The Attempt at a Solution
well, I tried to substitute cos(2x) with [tex]1 - 2sin^2(x)[/tex]. then we will have the function [tex]y = -2sin^2(x) + 8sin(x) + 1[/tex]. by setting sin(x) = u we will have a nice quadratic function in the form [tex]y = -2u^2 + 8u + 1[/tex]. we know that the point where a quadratic function in the form [tex]ax^2+bx+c [/tex] is maximum is given by [tex]{-b \over 2a}[/tex]. so with respect to that formula, we get [tex]{-b \over 2a} = - {8\over 2(-2)} = 2[/tex]. now because we had set sin(x) = u the x we're looking for is given by solving the trig equation sin(x)=2 and we know that that equation has no solutions. so logically the answer to our question is there's no such point.

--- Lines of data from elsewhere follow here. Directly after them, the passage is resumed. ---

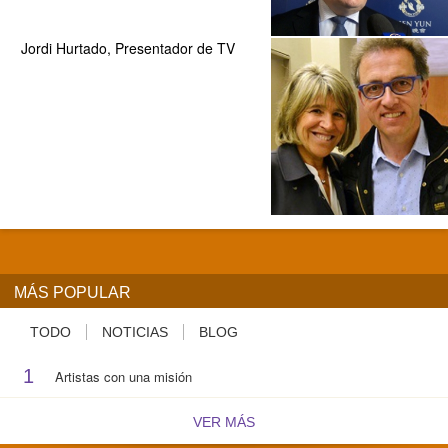
Jordi Hurtado, Presentador de TV
MÁS POPULAR
TODO
NOTICIAS
BLOG
1
Artistas con una misión
VER MÁS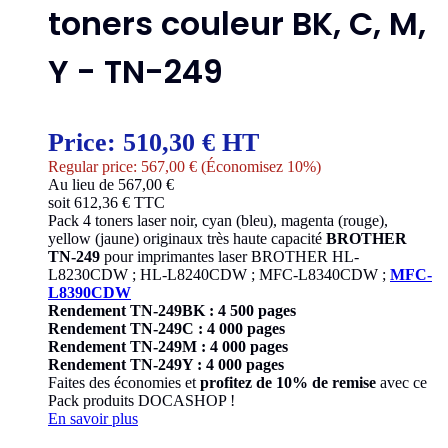
toners couleur BK, C, M,
Y - TN-249
Price:
510,30 € HT
Regular price:
567,00 €
(Économisez 10%)
Au lieu de 567,00 €
soit
612,36
€ TTC
Pack 4 toners laser noir, cyan (bleu), magenta (rouge),
yellow (jaune) originaux très haute capacité
BROTHER
TN-249
pour imprimantes laser BROTHER HL-
L8230CDW ; HL-L8240CDW ; MFC-L8340CDW ;
MFC-
L8390CDW
Rendement TN-249BK : 4 500 pages
Rendement TN-249C : 4 000 pages
Rendement TN-249M : 4 000 pages
Rendement TN-249Y : 4 000 pages
Faites des économies et
profitez de 10% de remise
avec ce
Pack produits DOCASHOP !
En savoir plus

now let's solve it this way, we have the function f(x) = 8sin(x) + cos(2x), if we take the first derivative, we will have: f'(x) = 8cos(x) - 2sin(2x). x=pie/2 is a solution to this equation, that means the point x=pie/2 is an extremum and because the a coefficient in the previous equation was negative it might be a local or global maximum.
well, as you see the two solutions contradict each other. any idea?